By Tom Tennant on December 12th, 2010

Auto Insurance

Elderly drivers are often careful, thoughtful motorists. But they are also among the most dangerous, second only to teenagers. In fact, drivers age 65 and older represent 15 percent of all Americans killed on the road, according to the most recent statistics from the National Highway Traffic Safety Administration.

The reason this dichotomy exists is fairly intuitive: time catches up with us. As we age, our cognitive abilities diminish. Our memory fades and our reaction time slows. We can't see as well as we used to and it becomes harder to hear emergency vehicles approaching.

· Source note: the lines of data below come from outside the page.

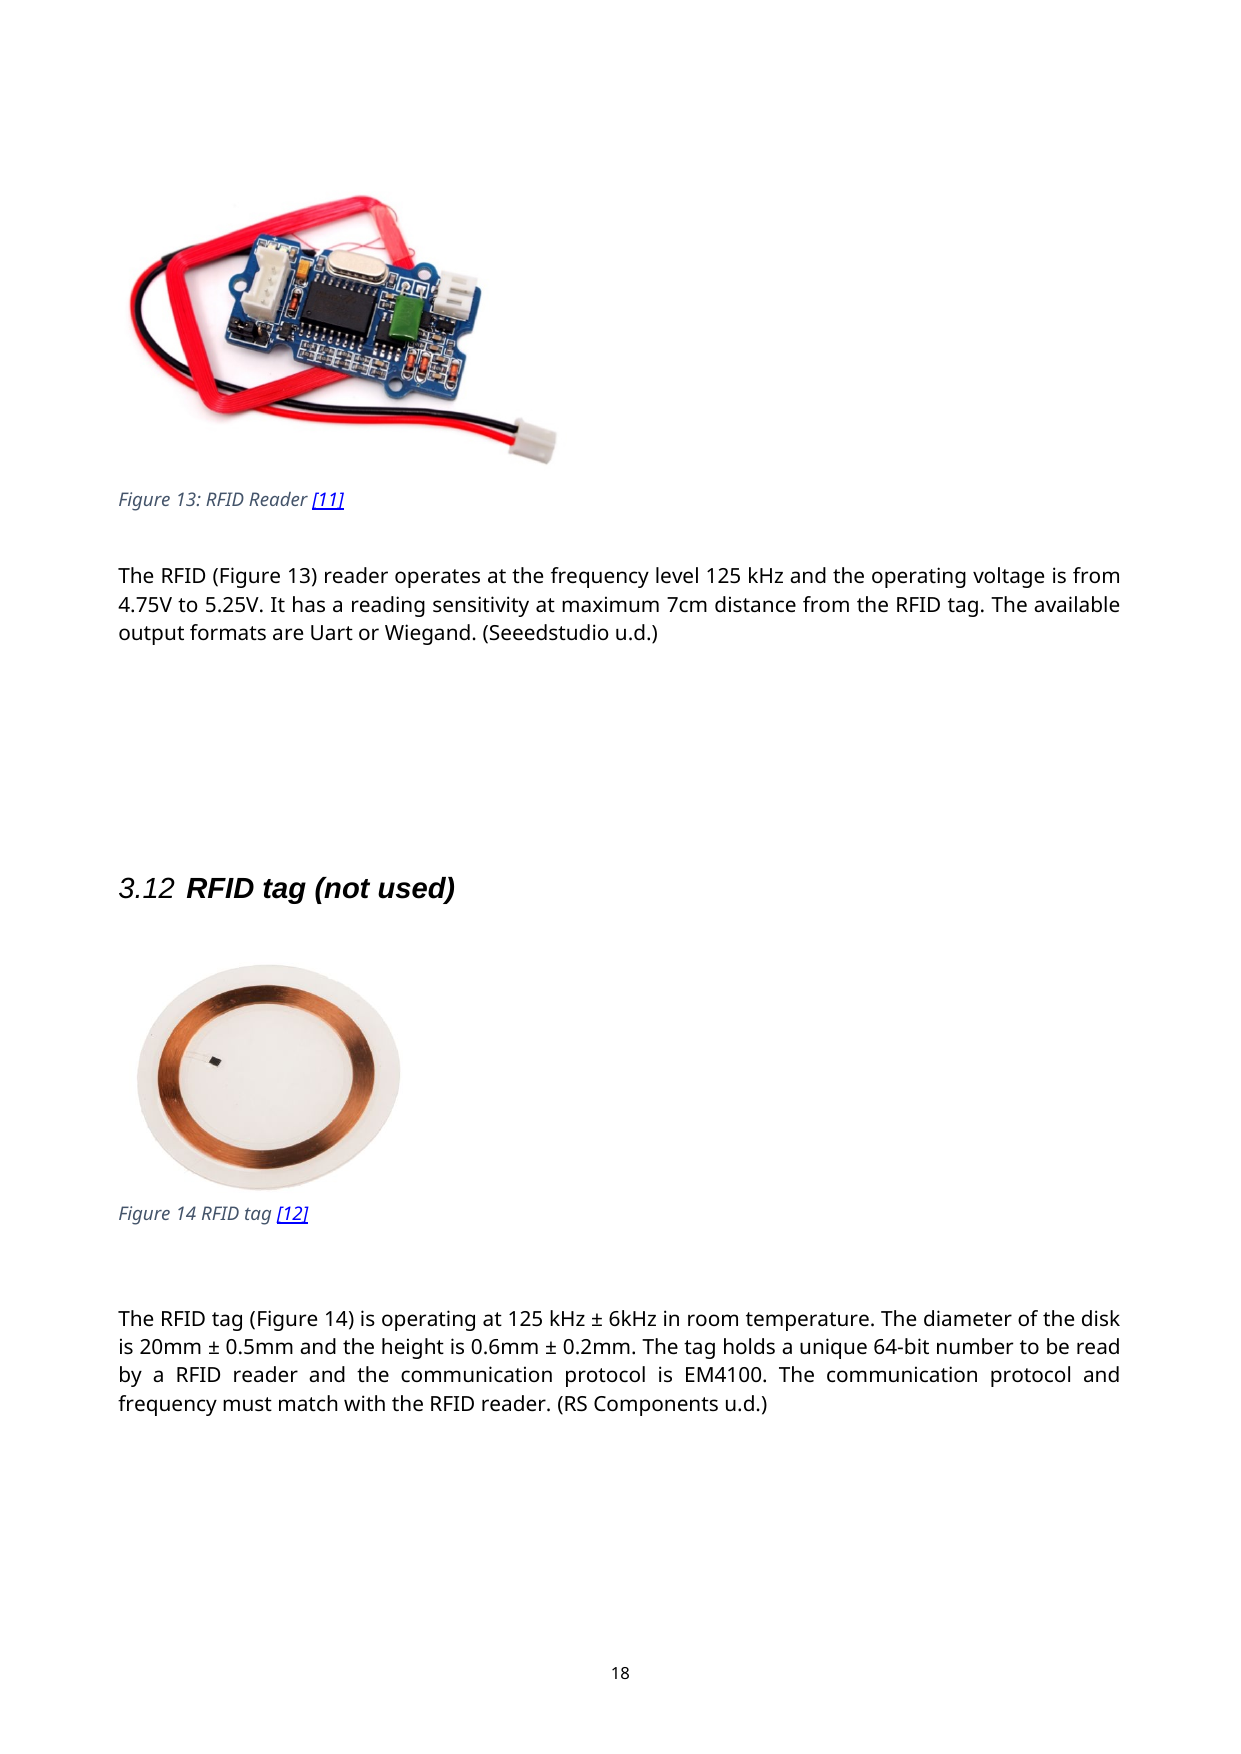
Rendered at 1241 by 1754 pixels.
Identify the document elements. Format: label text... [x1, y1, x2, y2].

text The RFID tag is operating 125 kHz ± 6kHz room temperature. iameter of the disk is 20mm ± 0.5mm and the height is 0.6mm ± 0.2mm. The tag holds a unique 64-bit number to be read by a RFID reader and the communication protocol is EM4100. The communication protocol and frequency must match with the RFID reader. [118, 1304, 1122, 1417]
text The RFID reader operates at the frequency level 125 kHz and from 4.75V to 5.25V. It has a reading sensitivity at maximum 7cm distance from the tag. The available output formats are Uart or Wiegand. [118, 561, 1122, 647]
text 14 [118, 1200, 1122, 1226]
picture [118, 147, 570, 487]
subtitle RFID tag [118, 871, 1122, 904]
picture [118, 951, 422, 1201]
text 13 [118, 486, 1122, 512]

We just aren't quite the alert drivers we once were.

More hoops for older drivers

For this reason, most states have stepped up licensing renewal requirements for older drivers. And car insurance companies, working alongside local governments and organizations like the AARP, are developing programs to help older drivers hone their skills and stay safe on the road.

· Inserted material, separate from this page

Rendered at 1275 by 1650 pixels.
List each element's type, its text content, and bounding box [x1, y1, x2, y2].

If you are 65 and older and want to stay behind the wheel for as long as possible, make sure you understand your state's licensing requirements. Each state is different, and you don't want to get caught driving illegally. And make sure you are honest with yourself about your own abilities.

Regulations that apply to older drivers

Most modified regulations fall into one of three categories:

  • Shorter renewal periods: Many states with long renewal periods require older drivers to renew sooner. For example, Colorado's renewal cycle is 10 years, but drivers 61 and older must renew after 5 years. The shortest renewal cycle is in Illinois, where drivers 81 and up must renew every year.
  • In-person renewal: In Louisiana, you cannot renew electronically or by mail after you turn 70. You must renew in person. It's a trend that's growing in popularity since the provision gives agents the opportunity to personally assess a driver. If an agent deems a driver's fitness level below that required to safely operate a vehicle, the driver's license may be retained, renewal denied, or restrictions put in place.
  • Increased testing: More frequent vision and road tests may be required of older drivers. If you live in Maine, you must take a vision test every other renewal date after you turn 40, and then every renewal date once you reach your 62nd birthday.

Driving restrictions for older drivers

If a driver fails to meet any or all of the requirements above, he or she may be subject to license restriction, suspension or even revocation. Typical restrictions for older drivers with diminished skills include prohibited night time driving, restricted driving distances and vehicular modifications, like extra or enhanced mirrors.

Whatever your age, know yourself and your capabilities, and do what you need to do to keep the roads safe for all.